Я стал названивать Гюнтеру, чтобы тот заехал за мной, но того не оказалось дома.

Мистер Джеймс поднес мне эспрессо и с настырностью истинного уроженца Центральной Африки принялся выспрашивать меня о моем итальянском приятеле. После кофе последовала граппа, после нее — самогон, который гнал его родитель в Уганде и через посольские каналы переправлял сыну. Затем ресторан заполнили гости, набросившиеся на мясо, от которого предпочел отказаться профессор Бевилаква. Около полуночи мне все же посчастливилось дозвониться до Юдит, побывавшей в обществе Гюнтера на лекции профессора и еще не успевшей опомниться, ибо выяснилось, что итальянец, который, по ее словам, изъяснялся на великолепном немецком, затащил их в какую-то чисто баварскую пивную. Гюнтер до сих пор пребывал у меня на квартире. Вскоре они за мной заехали и при помощи новообретенного друга-африканца и его супруги, оказавшейся уроженкой Швабии, всем удалось запихнуть меня на заднее сиденье моего же автомобиля.
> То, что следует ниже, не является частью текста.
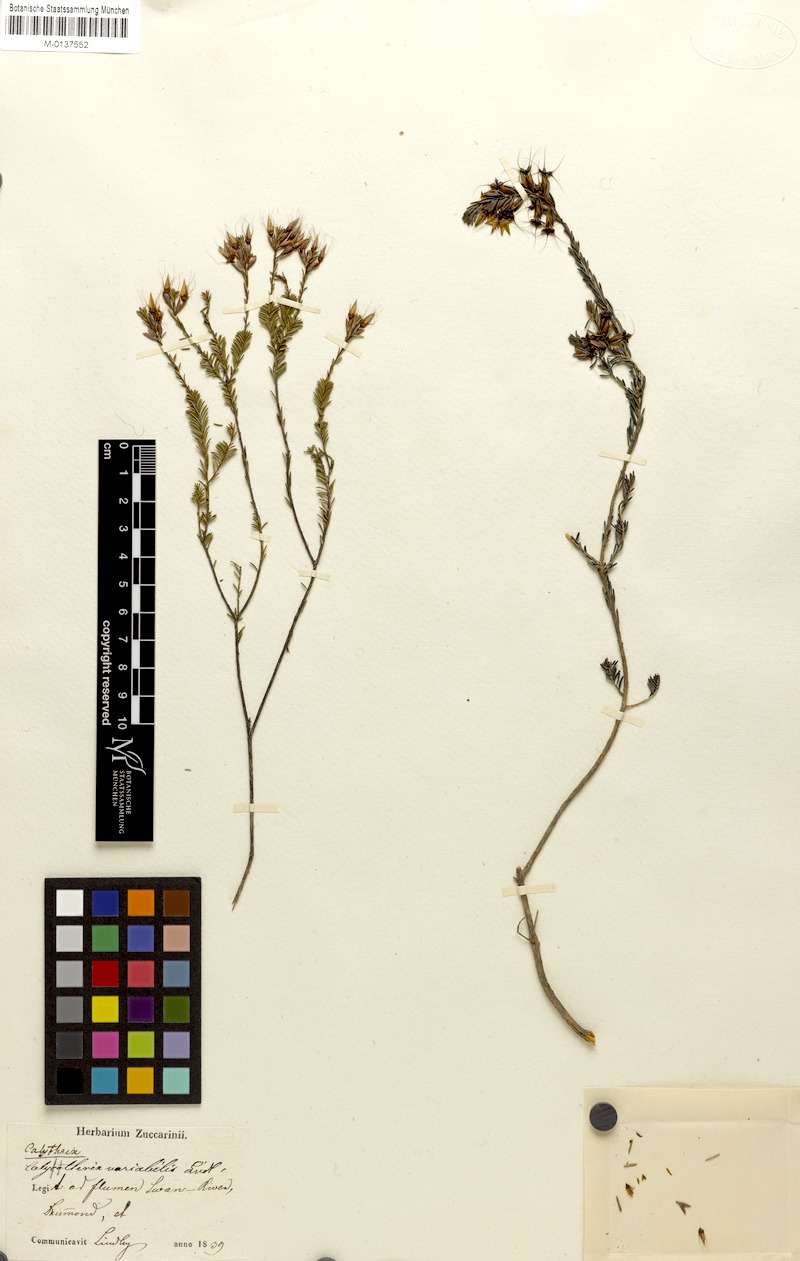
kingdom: Plantae
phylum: Tracheophyta
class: Magnoliopsida
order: Myrtales
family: Myrtaceae
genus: Calytrix
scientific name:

И мне впервые за этот насыщенный событиями день наконец-то выпала возможность всласть задуматься о своей не свершившейся пока опере, одновременно прислушиваясь к этой парочке на переднем сиденье, которая за время лекции о Мандельштаме, равно как и за часы, ей воспоследовавшие, преобразилась именно в парочку.

7

Временами мне становится тепло при мысли, что в один прекрасный день меня сочтут ненормальным. Жизни святого или грешника, циника, моралиста или же свободомыслящего, правдолюбца или глупца, втрескавшегося в саму любовь эротомана, человека таинственного или льстеца, простого человека или же загадочного, плута, шизофреника или одержимого страстью, мошенника или преисполненного искренних побуждений, подозреваемого в преступлении или хотя бы бунтаря, ярого приверженца той или иной идеи или противника той же идеи, презревшего все на свете или шарлатана, лица духовного или равнодушного ко всему, чудища, атеиста или же, напротив, фанатика веры, человека дряхлого и издержавшегося или человека, тяжелого на подъем, мистика, имитатора, жизнерадостного, распутника, фокусника, причисляющего себя к кругу избранных сноба, человеконенавистника, чудодея, жертвы, безответственного, свидетеля или кого-нибудь там еще, — этой состоящей сплошь из приписок жизни, на которую я, будучи человеком искусства, был обречен, следовало положить конец, с тем чтобы начать жить жизнью того, кем я являюсь на самом деле. Ужаснее для фанатика собственного «я» перспективы и быть не может. Нет уж, лучше быть и оставаться композитором, обреченным на заточение в четырех стенах.

8

Приготовления к предстоящему дню рождения Юдит начались еще за целую неделю до торжественной даты. Разговор о празднестве заходил уже не раз, обсуждалось, какое платье ей надеть, как и где разместятся гости, что предстоит сделать — эта тема стала центральной сразу же по моему возвращению из Мадрида. Поскольку я прекратил отмечать свой день рождения давным-давно, если быть точным, после смерти матери, все эти приготовления и перемены в моем жилище воспринимались мною с недоверием и скепсисом. В особенности что касается восторгов Юдит, не раз воображавшей, как ее родня торжественно ввалится в мою празднично украшенную квартиру — они неизменно наталкивали меня на мысль, что пресловутая родня заявится сюда не на день и не на два, а, как говорится, на веки вечные. Племянники и племянницы Юдит, ее тетки и дядья обоснуются здесь навечно и превратятся в семью.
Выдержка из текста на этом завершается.